Why building the relationships becomes more and more difficult?

As a woman, as a traveller, I have learnt how to be independent. Wherever you go, no matter how much support you get, in the end it’s your journey. You’re by yourself – managing the budget, making decisions, having feelings and emotions. Sometimes it’s extremely enjoyable, sometimes you wish you could share these moments with someone. But in the end, you get used to, you adapt.

Now, what happen when you travel with another person? Now everything doubles – all the challenges and opportunities related to travelling together – two opinions, two perspectives, four hands and four eyes. It’s difficult to switch the mindset – one traveller to two travellers.

When with someone, the perception of “independence” changes. Because now there is this another person that has your back, you don’t have to do everything by yourself, someone looks after you.

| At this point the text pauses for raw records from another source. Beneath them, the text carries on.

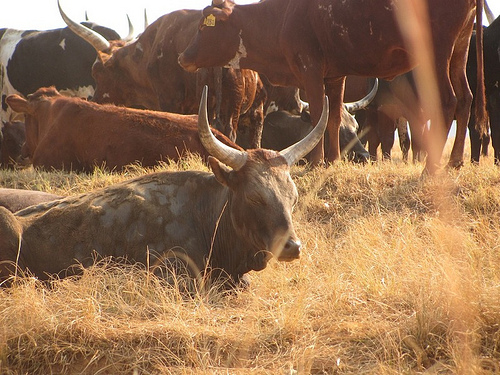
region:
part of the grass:
[393, 289, 423, 306]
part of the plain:
[291, 345, 310, 367]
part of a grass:
[286, 314, 301, 326]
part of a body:
[96, 203, 127, 247]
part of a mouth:
[273, 243, 283, 258]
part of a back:
[201, 161, 216, 185]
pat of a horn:
[198, 128, 216, 153]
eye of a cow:
[254, 198, 259, 203]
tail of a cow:
[118, 248, 131, 269]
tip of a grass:
[234, 328, 273, 347]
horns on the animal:
[196, 93, 235, 154]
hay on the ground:
[351, 227, 490, 357]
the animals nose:
[280, 237, 301, 252]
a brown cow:
[179, 9, 463, 87]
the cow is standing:
[173, 8, 493, 98]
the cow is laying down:
[10, 77, 325, 287]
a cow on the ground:
[13, 85, 184, 175]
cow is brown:
[9, 87, 168, 165]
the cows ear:
[199, 150, 226, 187]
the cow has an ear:
[2, 90, 37, 120]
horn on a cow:
[187, 71, 254, 176]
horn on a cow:
[283, 95, 340, 167]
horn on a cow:
[53, 0, 115, 55]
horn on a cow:
[340, 73, 385, 117]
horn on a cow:
[292, 81, 314, 118]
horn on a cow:
[118, 9, 141, 45]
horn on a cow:
[80, 7, 90, 23]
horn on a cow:
[139, 3, 154, 33]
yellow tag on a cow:
[200, 7, 220, 31]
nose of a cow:
[268, 225, 307, 265]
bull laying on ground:
[4, 150, 384, 307]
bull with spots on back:
[1, 122, 339, 274]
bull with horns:
[2, 91, 402, 359]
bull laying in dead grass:
[0, 133, 437, 340]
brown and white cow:
[208, 0, 482, 155]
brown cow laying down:
[12, 83, 244, 179]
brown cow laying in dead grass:
[1, 101, 259, 173]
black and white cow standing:
[7, 7, 108, 110]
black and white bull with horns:
[225, 71, 376, 171]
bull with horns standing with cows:
[63, 10, 144, 99]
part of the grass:
[390, 248, 414, 275]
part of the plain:
[264, 298, 282, 331]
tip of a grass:
[237, 323, 257, 345]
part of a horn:
[204, 143, 211, 145]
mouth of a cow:
[285, 230, 294, 243]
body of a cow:
[121, 223, 136, 235]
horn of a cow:
[205, 138, 220, 163]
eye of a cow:
[251, 185, 263, 231]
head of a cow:
[262, 205, 271, 212]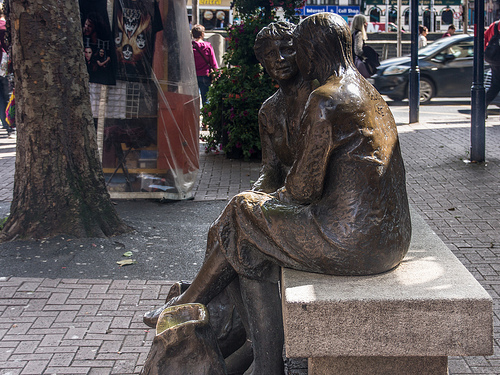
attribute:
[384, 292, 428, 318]
bench — part, stone, edge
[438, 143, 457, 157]
path — part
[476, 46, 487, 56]
post — part, metal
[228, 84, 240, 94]
bush — part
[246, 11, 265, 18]
stem — part, edge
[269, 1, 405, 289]
man — back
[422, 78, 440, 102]
wheel — part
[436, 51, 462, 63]
mirror — part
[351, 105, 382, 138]
sculpture — part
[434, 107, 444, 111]
road — edge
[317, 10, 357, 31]
sunshine — reflecting, shining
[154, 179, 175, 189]
paper — white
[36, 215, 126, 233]
trunk — large, bottom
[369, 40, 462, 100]
car — blue, black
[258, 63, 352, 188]
statues — sitting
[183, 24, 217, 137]
woman — walking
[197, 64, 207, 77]
shirt — purple, black, red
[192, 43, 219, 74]
purse — crossbody, gray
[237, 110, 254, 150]
flowers — purple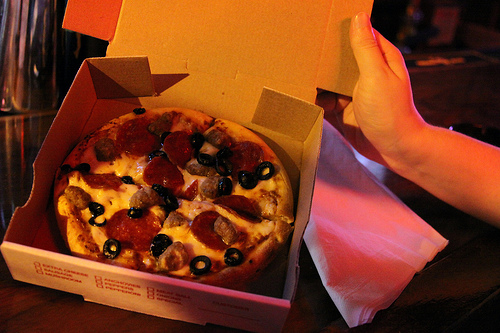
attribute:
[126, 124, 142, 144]
pepperoni — red, round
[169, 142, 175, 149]
pepperoni — red, round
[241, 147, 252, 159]
pepperoni — red, round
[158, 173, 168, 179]
pepperoni — red, round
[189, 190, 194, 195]
pepperoni — red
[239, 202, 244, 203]
pepperoni — red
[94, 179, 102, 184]
pepperoni — red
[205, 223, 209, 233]
pepperoni — red, round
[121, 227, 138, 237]
pepperoni — red, round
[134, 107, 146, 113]
olive — black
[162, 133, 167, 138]
olive — black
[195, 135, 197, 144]
olive — black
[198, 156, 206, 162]
olive — black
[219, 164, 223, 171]
olive — black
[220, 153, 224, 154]
olive — black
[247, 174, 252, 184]
olive — black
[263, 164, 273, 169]
olive — black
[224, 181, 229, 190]
olive — black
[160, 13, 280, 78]
box — browm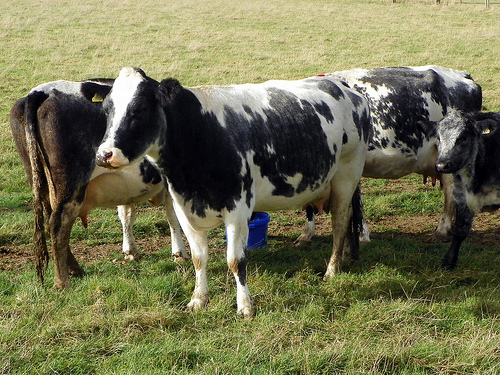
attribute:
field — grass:
[10, 319, 497, 373]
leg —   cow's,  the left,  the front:
[223, 205, 255, 318]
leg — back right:
[40, 132, 88, 285]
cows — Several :
[427, 109, 499, 274]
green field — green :
[20, 20, 480, 373]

And as long as many would say “how convenient”, it actually takes the time to mentally move from being independent as an individual to the relational interdependence.

How to make the switch?

  1. Let it go – what scares the most, is that you will loose your independence. This is the thing that may hold you back from some of the most precious moments if you don’t let it go. As always, it’s easier to say it than to implement it in life, and I’m still working on it myself. What helps me, is to remind myself that no one tries to take my personal independence.
  2. Create new – by building relational interdependence you become a part of the process of creating your new independence, this time thinking not only about yourself, but also the other person, with whom you can cherish the travel moments together. It’s like a life lesson on personal growth.
  3. Appreciate other – this one can be challenging, yet at the same time the most enjoyable one. Remember that there are two of you and that you both build relational interdependence together. It means that the other person also makes certain compromises, and you might not always realise that. So, sharing the appreciation for the other person, as well as for yourself, is crucial to create the relationship in which you both feel good as individuals.

What have been your experiences building relational interdependence with other people? Share your experience, and let’s learn from each other.